The unary * operator denotes indirection. If the operand points to a function, the result is a function designator; if it points to an object, the result is an lvalue designating the object. If the operand has type ‘‘pointer to type’’, the result has type ‘‘type’’. If an invalid value has been assigned to the pointer, the behavior of the unary * operator is undefined.
[] 运算符是指针上隐含的 * 运算符。
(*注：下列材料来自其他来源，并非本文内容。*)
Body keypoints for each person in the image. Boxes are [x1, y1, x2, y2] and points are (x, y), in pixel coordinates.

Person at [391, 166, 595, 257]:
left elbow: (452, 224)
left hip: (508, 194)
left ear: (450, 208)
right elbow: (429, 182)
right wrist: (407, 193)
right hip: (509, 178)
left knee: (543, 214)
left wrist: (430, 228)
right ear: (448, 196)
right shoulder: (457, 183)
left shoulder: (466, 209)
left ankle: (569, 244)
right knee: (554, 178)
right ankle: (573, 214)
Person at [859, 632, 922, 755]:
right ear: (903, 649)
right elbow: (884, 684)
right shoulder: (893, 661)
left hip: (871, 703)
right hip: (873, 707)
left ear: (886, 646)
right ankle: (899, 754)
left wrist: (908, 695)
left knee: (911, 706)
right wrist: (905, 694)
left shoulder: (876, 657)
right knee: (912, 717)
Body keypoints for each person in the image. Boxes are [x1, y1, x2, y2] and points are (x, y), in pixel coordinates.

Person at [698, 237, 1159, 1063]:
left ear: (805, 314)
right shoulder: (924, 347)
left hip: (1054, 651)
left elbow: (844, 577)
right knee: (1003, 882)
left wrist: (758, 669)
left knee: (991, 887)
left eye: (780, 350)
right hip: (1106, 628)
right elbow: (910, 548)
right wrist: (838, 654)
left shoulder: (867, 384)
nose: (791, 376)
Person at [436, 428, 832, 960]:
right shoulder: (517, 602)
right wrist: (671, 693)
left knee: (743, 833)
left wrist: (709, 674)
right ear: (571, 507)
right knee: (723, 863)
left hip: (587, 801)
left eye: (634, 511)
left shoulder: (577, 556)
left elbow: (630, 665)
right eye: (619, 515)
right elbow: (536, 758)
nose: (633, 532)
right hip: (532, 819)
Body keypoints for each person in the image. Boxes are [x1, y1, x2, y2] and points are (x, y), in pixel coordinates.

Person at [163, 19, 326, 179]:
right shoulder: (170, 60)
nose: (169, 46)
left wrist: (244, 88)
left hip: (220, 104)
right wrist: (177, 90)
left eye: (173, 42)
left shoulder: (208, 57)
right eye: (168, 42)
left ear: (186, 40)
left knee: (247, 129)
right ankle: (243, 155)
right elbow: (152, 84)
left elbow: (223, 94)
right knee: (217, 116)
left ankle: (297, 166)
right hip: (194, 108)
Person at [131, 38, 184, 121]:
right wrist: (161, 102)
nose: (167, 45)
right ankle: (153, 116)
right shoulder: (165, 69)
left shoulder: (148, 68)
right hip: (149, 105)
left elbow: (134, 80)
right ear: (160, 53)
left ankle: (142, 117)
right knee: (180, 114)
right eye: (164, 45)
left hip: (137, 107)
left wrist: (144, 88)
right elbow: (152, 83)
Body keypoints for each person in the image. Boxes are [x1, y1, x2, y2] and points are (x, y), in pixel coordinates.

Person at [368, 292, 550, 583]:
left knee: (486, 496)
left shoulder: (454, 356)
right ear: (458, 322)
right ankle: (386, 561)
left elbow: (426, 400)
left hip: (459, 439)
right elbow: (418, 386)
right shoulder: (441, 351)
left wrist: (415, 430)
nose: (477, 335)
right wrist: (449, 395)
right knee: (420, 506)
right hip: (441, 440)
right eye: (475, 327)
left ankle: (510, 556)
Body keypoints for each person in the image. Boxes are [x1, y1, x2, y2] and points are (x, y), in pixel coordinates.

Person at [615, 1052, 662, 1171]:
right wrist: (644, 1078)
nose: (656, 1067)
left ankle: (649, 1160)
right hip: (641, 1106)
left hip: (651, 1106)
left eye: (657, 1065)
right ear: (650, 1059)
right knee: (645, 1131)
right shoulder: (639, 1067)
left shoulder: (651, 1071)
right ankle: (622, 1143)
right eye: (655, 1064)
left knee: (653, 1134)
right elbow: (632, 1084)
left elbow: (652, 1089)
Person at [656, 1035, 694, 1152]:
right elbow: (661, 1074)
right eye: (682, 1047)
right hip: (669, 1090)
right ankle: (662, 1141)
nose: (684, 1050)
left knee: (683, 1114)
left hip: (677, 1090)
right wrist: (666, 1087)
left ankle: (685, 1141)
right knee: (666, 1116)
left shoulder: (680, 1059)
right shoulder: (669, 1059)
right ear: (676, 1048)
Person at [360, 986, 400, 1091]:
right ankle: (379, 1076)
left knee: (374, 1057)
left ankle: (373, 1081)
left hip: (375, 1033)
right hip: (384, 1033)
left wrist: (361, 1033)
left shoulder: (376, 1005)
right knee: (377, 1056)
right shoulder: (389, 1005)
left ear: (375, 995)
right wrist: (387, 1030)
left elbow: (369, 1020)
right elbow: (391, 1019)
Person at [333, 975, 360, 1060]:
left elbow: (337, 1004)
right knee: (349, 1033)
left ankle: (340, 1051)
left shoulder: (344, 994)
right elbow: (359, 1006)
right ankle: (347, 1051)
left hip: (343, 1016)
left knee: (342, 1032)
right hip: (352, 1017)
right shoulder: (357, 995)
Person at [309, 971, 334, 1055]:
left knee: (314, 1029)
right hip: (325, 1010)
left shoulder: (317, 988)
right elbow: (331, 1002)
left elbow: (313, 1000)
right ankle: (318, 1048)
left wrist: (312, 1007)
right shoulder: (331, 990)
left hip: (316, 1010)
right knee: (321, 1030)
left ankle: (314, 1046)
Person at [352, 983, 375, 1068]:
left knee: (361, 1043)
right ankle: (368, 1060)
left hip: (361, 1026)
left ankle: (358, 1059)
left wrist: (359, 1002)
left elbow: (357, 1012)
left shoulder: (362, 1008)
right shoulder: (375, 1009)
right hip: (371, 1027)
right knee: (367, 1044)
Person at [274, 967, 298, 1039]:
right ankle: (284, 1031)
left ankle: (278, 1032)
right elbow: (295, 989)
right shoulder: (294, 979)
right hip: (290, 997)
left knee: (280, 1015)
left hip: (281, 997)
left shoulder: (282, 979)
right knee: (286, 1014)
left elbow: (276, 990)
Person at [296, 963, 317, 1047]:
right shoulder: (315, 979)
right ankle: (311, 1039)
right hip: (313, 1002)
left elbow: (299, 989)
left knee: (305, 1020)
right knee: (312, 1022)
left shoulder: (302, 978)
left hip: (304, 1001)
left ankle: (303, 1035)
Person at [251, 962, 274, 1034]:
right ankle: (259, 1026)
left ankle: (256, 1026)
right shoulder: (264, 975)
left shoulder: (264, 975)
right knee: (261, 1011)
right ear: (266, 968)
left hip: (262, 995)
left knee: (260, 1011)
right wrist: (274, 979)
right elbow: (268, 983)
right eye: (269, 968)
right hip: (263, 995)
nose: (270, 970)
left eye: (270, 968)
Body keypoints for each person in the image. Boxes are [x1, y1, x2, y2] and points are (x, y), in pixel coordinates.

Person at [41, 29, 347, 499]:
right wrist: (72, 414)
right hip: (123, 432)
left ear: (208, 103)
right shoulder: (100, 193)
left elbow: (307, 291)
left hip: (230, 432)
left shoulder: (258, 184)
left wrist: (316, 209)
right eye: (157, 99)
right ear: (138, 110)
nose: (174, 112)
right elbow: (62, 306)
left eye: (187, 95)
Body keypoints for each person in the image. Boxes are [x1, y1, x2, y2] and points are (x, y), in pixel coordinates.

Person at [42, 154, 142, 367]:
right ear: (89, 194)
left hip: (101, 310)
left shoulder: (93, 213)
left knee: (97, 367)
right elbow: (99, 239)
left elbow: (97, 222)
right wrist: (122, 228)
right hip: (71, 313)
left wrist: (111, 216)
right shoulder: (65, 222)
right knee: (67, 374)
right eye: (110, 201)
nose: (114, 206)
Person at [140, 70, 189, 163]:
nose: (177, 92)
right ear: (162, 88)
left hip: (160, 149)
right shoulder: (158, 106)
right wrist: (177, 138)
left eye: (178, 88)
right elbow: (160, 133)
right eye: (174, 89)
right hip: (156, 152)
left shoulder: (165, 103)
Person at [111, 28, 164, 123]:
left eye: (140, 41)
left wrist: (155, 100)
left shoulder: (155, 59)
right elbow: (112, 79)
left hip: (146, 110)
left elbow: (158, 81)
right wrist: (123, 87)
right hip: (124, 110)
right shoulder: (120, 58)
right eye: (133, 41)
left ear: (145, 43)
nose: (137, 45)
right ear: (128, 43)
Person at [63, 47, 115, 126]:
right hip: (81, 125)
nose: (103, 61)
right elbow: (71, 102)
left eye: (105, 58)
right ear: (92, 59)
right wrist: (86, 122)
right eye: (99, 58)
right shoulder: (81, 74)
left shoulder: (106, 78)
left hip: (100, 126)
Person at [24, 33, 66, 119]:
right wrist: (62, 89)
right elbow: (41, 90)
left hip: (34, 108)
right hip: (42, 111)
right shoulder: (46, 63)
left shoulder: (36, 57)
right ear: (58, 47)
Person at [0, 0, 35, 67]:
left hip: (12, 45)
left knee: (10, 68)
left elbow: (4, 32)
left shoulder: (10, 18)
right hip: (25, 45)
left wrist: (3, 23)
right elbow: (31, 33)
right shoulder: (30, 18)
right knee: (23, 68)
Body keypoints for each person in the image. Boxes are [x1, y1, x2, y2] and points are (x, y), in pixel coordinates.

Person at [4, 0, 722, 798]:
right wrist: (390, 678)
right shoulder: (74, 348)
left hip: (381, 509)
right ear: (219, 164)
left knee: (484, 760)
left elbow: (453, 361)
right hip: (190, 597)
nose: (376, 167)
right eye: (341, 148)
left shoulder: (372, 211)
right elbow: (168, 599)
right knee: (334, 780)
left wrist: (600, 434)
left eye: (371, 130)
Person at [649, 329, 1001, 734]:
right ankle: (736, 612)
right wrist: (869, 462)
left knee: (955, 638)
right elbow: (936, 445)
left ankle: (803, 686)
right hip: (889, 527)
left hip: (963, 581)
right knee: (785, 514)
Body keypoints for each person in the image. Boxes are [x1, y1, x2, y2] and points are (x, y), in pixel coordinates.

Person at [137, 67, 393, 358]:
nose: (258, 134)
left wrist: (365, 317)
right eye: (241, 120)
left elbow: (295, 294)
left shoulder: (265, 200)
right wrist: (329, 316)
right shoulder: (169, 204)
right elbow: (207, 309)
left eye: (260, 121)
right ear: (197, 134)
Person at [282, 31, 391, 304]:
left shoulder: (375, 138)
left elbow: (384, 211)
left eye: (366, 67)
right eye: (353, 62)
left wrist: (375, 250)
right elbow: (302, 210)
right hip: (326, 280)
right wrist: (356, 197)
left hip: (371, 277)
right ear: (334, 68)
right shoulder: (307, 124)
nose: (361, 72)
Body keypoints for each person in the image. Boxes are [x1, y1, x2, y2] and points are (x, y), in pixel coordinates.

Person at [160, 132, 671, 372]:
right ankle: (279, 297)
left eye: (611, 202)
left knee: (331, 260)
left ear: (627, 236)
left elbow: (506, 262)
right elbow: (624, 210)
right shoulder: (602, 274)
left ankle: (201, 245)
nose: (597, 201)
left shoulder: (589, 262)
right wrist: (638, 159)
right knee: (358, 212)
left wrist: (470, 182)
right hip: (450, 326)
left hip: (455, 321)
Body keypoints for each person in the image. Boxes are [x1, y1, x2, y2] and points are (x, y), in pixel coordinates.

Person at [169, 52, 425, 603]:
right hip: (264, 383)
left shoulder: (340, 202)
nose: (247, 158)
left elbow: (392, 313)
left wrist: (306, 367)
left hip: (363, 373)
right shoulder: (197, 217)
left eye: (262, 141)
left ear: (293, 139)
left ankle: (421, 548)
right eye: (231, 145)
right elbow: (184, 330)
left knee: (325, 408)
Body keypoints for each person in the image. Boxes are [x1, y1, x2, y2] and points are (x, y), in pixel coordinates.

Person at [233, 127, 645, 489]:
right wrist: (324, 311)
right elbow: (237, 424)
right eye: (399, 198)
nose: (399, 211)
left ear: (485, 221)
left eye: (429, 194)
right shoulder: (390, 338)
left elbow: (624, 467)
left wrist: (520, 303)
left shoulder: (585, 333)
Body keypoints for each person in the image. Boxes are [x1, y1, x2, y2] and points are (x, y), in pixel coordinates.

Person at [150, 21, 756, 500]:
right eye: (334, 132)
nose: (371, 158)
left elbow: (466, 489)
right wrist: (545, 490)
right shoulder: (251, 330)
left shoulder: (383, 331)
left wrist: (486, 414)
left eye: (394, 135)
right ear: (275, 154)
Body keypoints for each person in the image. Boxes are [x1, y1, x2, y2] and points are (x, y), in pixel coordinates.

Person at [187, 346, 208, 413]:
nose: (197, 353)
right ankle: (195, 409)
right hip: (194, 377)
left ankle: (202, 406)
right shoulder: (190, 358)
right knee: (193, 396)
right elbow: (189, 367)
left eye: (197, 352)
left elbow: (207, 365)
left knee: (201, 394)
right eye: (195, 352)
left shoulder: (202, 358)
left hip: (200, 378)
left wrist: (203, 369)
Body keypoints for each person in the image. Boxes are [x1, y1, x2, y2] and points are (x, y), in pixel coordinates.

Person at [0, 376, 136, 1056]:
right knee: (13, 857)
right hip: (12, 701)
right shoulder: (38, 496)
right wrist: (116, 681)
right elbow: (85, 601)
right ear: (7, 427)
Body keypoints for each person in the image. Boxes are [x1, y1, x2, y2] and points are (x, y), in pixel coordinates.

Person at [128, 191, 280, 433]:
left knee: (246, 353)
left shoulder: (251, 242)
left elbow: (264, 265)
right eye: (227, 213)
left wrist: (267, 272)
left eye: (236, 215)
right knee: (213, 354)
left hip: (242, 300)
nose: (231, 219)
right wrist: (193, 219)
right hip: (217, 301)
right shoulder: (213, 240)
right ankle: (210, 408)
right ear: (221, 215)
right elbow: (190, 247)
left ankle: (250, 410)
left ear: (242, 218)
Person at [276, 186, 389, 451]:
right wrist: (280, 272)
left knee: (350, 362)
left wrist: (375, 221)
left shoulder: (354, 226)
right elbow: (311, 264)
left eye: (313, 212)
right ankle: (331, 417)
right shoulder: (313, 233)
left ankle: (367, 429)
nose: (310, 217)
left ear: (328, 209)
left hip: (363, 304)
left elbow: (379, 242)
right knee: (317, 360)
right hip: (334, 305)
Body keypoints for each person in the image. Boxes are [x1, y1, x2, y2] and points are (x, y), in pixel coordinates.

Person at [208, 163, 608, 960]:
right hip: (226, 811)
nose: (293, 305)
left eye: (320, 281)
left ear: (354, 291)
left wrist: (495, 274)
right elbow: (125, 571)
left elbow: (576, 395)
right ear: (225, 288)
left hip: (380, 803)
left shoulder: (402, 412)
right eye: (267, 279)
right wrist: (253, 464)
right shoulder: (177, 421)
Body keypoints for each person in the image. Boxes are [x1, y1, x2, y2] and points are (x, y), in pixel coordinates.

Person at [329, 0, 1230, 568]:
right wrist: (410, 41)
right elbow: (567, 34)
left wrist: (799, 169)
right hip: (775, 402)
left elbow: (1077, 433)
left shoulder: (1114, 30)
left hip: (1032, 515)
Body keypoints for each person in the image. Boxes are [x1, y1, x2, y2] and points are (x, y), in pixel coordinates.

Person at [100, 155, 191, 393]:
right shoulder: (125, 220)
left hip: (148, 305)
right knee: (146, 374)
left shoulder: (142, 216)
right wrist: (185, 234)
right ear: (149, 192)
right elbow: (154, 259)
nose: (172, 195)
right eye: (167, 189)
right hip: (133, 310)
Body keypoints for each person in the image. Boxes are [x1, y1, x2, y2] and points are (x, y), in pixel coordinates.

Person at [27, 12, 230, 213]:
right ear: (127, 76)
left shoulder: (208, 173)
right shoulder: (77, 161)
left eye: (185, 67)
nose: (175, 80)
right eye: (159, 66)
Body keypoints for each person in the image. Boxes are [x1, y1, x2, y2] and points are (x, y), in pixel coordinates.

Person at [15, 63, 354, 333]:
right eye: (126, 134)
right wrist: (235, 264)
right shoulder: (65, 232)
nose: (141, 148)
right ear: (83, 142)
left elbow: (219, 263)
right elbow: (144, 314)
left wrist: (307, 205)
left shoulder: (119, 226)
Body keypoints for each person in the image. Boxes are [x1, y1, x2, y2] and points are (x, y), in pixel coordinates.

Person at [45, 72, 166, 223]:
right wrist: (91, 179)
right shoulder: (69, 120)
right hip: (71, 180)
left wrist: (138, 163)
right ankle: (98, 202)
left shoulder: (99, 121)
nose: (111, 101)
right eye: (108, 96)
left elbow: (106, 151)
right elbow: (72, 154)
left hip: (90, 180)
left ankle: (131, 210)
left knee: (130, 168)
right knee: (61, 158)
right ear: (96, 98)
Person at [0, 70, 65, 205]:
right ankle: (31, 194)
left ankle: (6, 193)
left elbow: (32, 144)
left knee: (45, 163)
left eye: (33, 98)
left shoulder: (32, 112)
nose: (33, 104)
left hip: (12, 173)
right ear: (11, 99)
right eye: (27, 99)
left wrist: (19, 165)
分配给指针的值是 无效 对于 int 只要 sizeof( int ) > 1.
行为未定义。
而NULL是一个无效的指针,所以这也涵盖了malloc()返回NULL。
标准引述:
J.2, Undefined behavior: The behavior is undefined in the following circumstances: ... An array subscript is out of range, even if an object is apparently accessible with the given subscript
6.2.5, Types, 20: An array type describes a contiguously allocated nonempty set of objects.
只要 sizeof(int) > 1,您的 malloc(1) 没有分配一组非空对象,因此分配的数组大小为零,并且使用 p[0] 您可以使用下标访问超出范围。 QED.
代码 *p 涵盖于(至少 - 其他部分也可能涵盖)6.3.2.1/1:
An lvalue is an expression (with an object type other than void) that potentially designates an object; if an lvalue does not designate an object when it is evaluated, the behavior is undefined.
"object"的定义是:
region of data storage in the execution environment, the contents of which can represent values
左值 *p 指定 space 的 sizeof(int) 字节,但是只有 1 字节的存储可以表示值(换句话说,未分配的 space 不能构成对象的一部分)。因此,如果 sizeof(int) > 1,则 *p 不指定对象。
对于问题 p[0] 中的实际代码:这相当于 *(p+0) 。从 6.5.6/8 开始,我不清楚 p + 0 是否会导致 UB。但这是没有实际意义的,因为即使它不会导致 UB,推迟结果也会如上所示;所以 p[0] 无论哪种方式都会导致 UB。